November: “The business press can’t keep up with the rash of stories about CEOs being dismissed, including one sweaty bald guy out west. Only one reporter discovers that not a single CMO was named as a CEO replacement.”
The first item was in jest, of course. Both of these garbage mills changed their form over 2011. Yahoo absorbed Associated Content into something it now calls Yahoo Voices. New name, same junk, however.
Here are three headlines from Yahoo Voices current top five Marketing articles:
- 31 Ways To Establish Yourself As An Expert
- 5 (!!!) Secrets of SEO Writing
- Choosing A Font For Your Blog
Hmmm. I wonder if Lairig Marketing’s font choice is where we went wrong.
Meanwhile, Demand Media continues to pull its junk together under sexy sounding brands such as LIVESTRONG (ALL CAPS !!!) and the ever-USELESS eHow. Even if DMD were to improve all this content, its craptastic navigation will prevent you from finding it.
As for our November prediction, we got it half right. The next Reality TV subgenre should focus on CEOs being shown the door – Yahoo, HP, BNY Mellon, Standard & Poor’s, Mercedes-Benz, Reader’s Digest, et al. But dammit to hell – how is Steve Ballmer still CEO of Microsoft?!?!?
Losses continue in MSFT’s “Online Services” division (as we’ve reported three times over the years) to the tune of TWO BILLION a year. The latest survey on Windows tablets says no one wants one. The Nokia smartphone partnership is a circus.
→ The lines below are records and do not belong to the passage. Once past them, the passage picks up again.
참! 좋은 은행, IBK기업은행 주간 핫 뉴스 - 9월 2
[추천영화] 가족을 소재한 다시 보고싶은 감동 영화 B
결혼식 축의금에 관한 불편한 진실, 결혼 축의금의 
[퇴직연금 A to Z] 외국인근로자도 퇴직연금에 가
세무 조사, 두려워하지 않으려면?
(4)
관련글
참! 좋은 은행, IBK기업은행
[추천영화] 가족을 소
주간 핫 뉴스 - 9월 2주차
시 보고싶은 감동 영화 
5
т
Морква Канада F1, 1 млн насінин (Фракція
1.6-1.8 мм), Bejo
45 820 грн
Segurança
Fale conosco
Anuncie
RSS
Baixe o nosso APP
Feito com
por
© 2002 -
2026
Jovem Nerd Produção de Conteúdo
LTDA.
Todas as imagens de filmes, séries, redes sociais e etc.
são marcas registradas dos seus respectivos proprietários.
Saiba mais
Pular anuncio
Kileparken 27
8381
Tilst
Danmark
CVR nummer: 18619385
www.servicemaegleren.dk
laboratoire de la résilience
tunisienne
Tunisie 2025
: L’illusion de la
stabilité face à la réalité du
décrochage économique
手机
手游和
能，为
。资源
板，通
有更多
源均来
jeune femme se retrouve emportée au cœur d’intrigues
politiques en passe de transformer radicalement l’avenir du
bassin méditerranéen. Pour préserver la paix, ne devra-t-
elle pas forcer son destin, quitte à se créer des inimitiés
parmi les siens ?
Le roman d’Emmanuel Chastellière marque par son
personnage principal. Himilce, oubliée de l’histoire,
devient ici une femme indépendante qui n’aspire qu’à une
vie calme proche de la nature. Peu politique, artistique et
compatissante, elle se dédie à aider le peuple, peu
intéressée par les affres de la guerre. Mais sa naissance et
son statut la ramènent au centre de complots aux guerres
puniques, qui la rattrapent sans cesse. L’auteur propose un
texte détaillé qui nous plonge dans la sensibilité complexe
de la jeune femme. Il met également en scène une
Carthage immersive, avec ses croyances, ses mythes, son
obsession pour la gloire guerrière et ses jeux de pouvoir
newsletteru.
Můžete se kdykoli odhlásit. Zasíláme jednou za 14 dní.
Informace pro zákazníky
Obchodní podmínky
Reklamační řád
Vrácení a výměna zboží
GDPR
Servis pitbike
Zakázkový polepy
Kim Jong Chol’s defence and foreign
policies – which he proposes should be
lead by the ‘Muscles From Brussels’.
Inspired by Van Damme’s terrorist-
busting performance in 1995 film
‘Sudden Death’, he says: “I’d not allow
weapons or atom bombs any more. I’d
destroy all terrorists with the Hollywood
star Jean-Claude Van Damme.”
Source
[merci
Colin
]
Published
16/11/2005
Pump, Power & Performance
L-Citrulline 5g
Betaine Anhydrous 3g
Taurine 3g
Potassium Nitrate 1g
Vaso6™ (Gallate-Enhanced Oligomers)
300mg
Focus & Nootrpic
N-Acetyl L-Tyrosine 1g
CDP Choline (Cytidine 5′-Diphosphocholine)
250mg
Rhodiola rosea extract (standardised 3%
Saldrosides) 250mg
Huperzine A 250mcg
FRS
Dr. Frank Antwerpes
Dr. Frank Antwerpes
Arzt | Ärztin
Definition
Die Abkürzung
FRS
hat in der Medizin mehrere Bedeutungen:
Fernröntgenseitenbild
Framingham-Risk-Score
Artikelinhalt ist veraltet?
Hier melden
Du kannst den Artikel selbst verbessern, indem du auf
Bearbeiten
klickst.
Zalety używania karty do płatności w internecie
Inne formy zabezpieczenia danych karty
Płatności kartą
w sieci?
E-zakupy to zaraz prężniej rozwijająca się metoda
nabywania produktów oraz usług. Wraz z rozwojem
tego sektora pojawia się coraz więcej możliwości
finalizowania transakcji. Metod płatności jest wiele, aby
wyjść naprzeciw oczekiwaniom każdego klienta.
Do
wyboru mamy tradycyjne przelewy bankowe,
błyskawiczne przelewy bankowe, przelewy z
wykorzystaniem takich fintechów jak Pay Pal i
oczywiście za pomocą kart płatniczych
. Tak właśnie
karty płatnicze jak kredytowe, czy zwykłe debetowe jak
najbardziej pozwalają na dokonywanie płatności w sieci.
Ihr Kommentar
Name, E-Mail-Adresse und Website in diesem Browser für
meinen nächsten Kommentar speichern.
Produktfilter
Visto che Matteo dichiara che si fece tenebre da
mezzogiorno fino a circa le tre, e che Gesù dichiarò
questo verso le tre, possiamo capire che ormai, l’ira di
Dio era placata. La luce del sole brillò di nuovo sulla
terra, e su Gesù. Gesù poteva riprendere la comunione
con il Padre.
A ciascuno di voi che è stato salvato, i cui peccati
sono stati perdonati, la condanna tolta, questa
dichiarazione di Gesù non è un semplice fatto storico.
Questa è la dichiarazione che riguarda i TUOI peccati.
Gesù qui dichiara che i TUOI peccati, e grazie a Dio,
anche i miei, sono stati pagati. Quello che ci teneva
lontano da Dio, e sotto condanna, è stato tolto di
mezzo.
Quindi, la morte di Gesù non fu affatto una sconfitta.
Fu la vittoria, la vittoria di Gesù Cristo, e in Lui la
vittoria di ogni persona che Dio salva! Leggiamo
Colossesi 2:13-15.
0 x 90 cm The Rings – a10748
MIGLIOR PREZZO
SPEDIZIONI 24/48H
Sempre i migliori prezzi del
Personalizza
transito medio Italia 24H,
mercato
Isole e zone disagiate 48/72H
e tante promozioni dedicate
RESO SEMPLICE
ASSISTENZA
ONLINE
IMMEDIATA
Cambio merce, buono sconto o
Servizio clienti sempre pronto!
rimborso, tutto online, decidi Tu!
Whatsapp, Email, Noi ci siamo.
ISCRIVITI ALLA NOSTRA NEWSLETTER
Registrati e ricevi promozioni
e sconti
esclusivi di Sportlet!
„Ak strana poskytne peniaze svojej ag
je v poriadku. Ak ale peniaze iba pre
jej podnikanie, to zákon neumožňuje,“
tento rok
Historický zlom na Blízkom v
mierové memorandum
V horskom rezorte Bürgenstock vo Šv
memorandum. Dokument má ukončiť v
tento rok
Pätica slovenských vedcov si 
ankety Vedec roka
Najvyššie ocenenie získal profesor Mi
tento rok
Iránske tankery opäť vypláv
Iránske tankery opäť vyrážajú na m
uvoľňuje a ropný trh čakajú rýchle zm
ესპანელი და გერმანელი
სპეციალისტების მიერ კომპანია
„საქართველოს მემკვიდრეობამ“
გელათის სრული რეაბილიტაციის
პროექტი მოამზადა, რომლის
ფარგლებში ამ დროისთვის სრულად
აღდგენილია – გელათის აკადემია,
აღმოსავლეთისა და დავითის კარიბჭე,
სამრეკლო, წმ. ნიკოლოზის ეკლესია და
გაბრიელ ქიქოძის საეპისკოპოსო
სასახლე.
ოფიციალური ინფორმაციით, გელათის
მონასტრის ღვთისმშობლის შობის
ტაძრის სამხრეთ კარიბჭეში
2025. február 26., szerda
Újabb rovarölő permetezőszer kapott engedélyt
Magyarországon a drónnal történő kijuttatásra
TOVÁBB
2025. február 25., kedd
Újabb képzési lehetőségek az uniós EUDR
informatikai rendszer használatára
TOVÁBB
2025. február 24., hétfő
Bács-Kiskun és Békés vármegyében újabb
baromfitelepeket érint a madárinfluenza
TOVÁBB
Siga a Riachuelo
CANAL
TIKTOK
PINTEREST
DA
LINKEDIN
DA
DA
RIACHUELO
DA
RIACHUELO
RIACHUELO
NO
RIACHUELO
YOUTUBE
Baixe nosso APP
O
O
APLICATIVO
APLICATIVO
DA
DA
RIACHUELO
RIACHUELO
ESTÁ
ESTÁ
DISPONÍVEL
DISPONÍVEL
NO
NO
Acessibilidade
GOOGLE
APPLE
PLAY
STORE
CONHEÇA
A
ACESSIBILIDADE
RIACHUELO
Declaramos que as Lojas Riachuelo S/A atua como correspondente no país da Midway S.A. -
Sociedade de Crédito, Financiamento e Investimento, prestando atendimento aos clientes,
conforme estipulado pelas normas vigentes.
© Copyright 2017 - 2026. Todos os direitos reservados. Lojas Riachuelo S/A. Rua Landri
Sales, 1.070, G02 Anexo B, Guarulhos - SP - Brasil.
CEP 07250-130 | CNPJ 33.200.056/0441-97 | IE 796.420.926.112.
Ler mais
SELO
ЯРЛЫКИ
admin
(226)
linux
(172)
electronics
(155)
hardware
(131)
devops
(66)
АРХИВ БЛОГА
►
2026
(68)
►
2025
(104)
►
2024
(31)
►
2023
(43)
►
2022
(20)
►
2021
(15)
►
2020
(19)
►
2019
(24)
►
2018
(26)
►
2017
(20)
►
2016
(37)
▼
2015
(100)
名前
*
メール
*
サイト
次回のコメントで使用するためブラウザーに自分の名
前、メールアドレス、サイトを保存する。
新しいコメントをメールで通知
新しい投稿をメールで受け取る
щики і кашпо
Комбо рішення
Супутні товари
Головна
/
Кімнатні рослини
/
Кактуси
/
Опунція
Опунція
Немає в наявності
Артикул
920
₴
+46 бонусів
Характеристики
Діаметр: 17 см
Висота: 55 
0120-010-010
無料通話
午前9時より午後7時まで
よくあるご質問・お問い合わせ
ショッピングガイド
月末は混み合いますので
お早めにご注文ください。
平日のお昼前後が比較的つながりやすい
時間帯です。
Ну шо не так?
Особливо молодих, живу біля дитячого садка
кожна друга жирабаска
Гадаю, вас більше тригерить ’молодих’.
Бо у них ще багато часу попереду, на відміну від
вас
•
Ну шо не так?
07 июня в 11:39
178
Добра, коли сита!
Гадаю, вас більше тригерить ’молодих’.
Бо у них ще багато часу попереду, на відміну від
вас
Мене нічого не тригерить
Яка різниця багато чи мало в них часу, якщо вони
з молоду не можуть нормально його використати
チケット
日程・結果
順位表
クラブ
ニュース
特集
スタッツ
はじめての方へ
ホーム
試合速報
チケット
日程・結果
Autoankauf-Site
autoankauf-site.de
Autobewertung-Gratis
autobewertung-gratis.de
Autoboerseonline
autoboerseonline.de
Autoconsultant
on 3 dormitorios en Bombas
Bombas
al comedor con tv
And Microsoft’s new ad campaign – “It’s a great time to be a family” – is light years out of touch with reality. Let’s start with the fact that less than half of U.S. households are now led by married couples. Then add the gluttonous portrayal in the TV spots of families buried under E-devices of every type. Tin ear.
How much longer will shareholders let this data point ride: stock price in 2003 = $25; stock price today = $25. Talk about money under a mattress.